One additional matter of concern with NDAs is that they may be not completely fool-proof or maybe badly drafted to allow loopholes that potential clients may take advantage of themselves. If so, it would be futile for anyone to argue in a court of law that they were the first to invent their ideas and hence, the idea should ideally belong to them. Unfortunately, patent offices across the world have now moved from a “First-to-Invent” problem to a “First-to-File” solution. That is, patent offices today give priority only to inventions or ideas for which patent applications were filed first irrespective of who “claims” to have invented it first. So long as the idea was not made public, the first person to file a patent application for an idea gets the legal protection to claim that idea as their own. So, if your NDAs have not been vetted properly by your lawyer or if important clauses related your intellectual property have not been included in your NDA, you may again be at the losing end of things. Strike four.

Add to that, in most countries outside India, the one-year protection from an NDA may not be applicable and hence, you may immediately lose your right to patent your idea upon such disclosures. So, it may now be apparent that NDAs do not offer good protection for your ideas and your intellectual property rights.
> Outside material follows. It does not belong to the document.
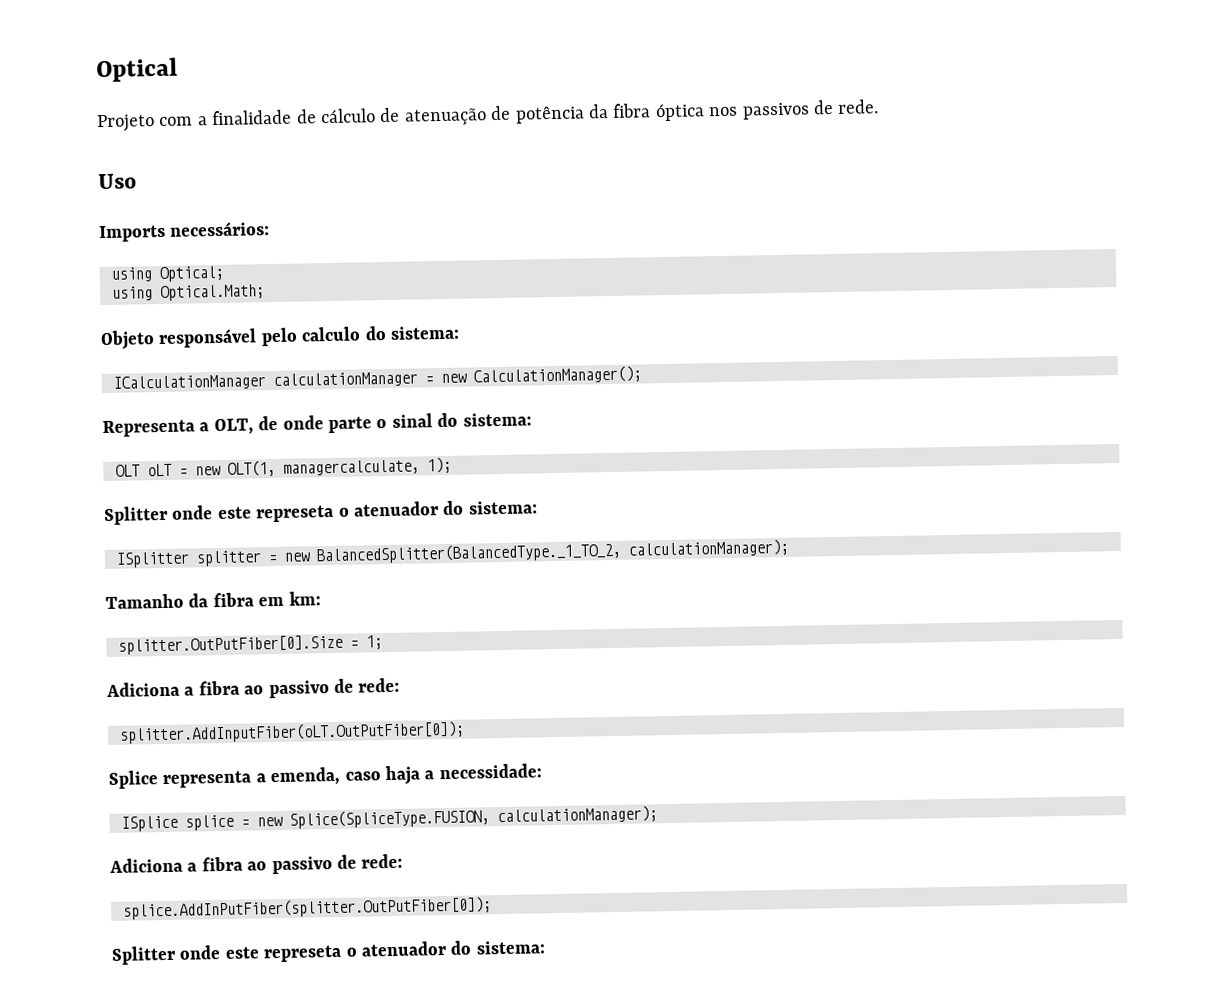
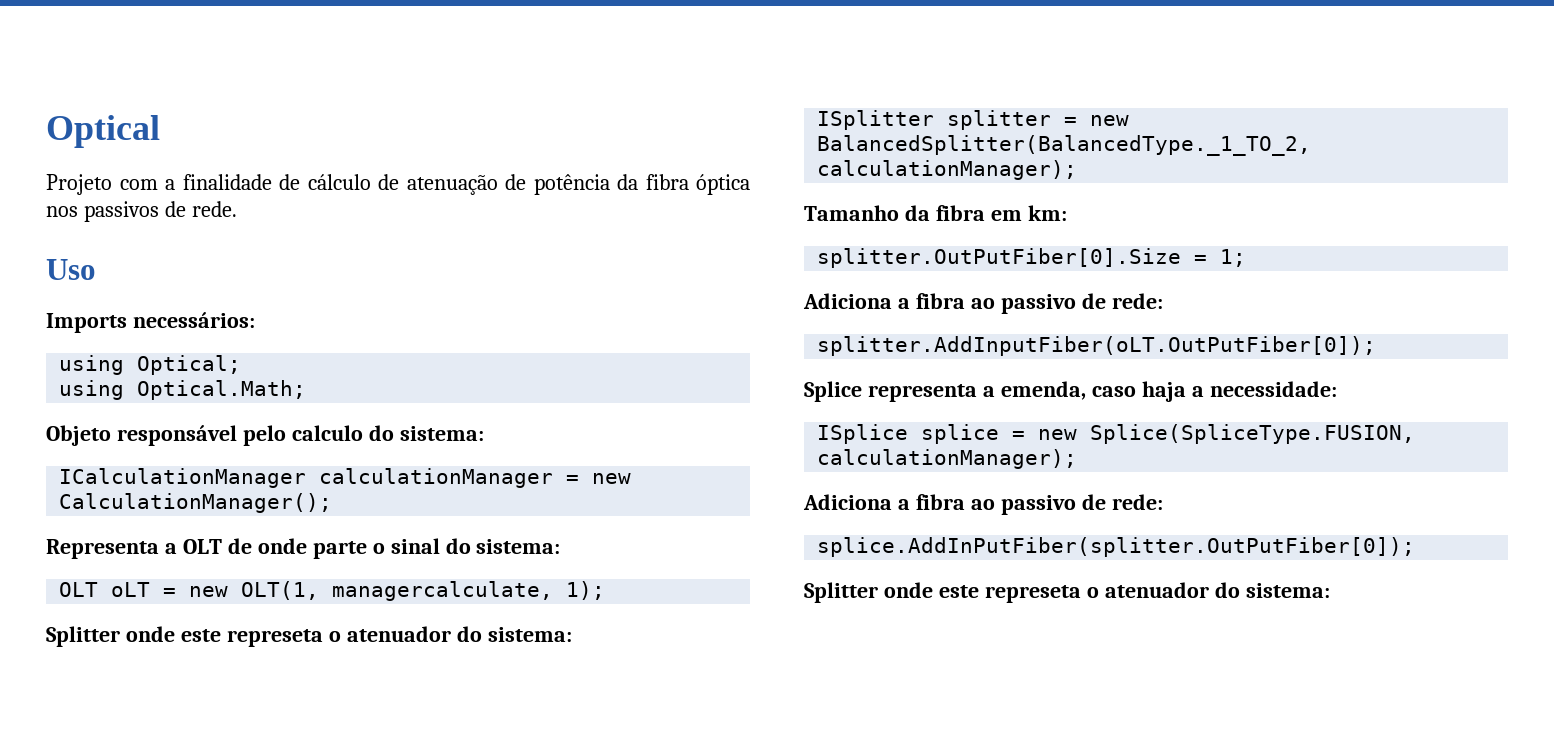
[213,418,254,436] OLT, -> [182,539,222,554] OLT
The simplest, safest, and surest thing that all Startups can to do to avoid any or all such issues or hassles is to file a quick “provisional patent application” for their ideas. Often, based on your requirements, law firms can help you draft and file a patent application for your idea within a few days' time. After this, you are free to share or disclose your idea to anyone and on any public platform without any worry or concern about your idea being stolen or misused. Not just that, you can also now claim your idea to be a “patent pending technology” before customers or potential clients. To top it all, you could also approach potential investors and pitch them your “patent pending technology” while you seek investments with added confidence.

With so many advantages, Startups must be careful not to make the following mistakes until they've filed a patent application for their ideas:

  1. Website:

Do not reveal your idea or your offerings. If you have done so and not launched or shared it with anyone yet, it is advisable that you take it down immediately. Wait until a patent application has been filed to showcase it on your website.

  1. Sales and marketing materials:

Do not distribute any sales or marketing materials to anyone. It is okay to prepare and keep them ready for distribution until a patent application has been filed.

  1. Product demos at trade shows:

Do not participate in or promote your product on any public platforms such as trade shows or Startup events until a patent application has been filed.

  1. Product images, screenshots, videos shared online:

Do not showcase product/service images or videos on any public and/or social media platforms such as Youtube®, Facebook® or Instagram® until a patent application has been filed.

  1. Pilot projects with clients / Client demos:

It is advisable to wait until a patent application has been filed prior to making disclosures to potential clients. NDAs may act as an additional layer of legal security during such disclosures but ideally should not be relied upon as the only legal protection for your ideas.

With these precautions in place, we hope Startups, while being completely aware of the consequences of sharing their ideas openly, take the necessary step of filing a patent application prior to any public disclosure.

The content of this article is intended to provide a general guide to the subject matter. Specialist advice should be sought about your specific circumstances.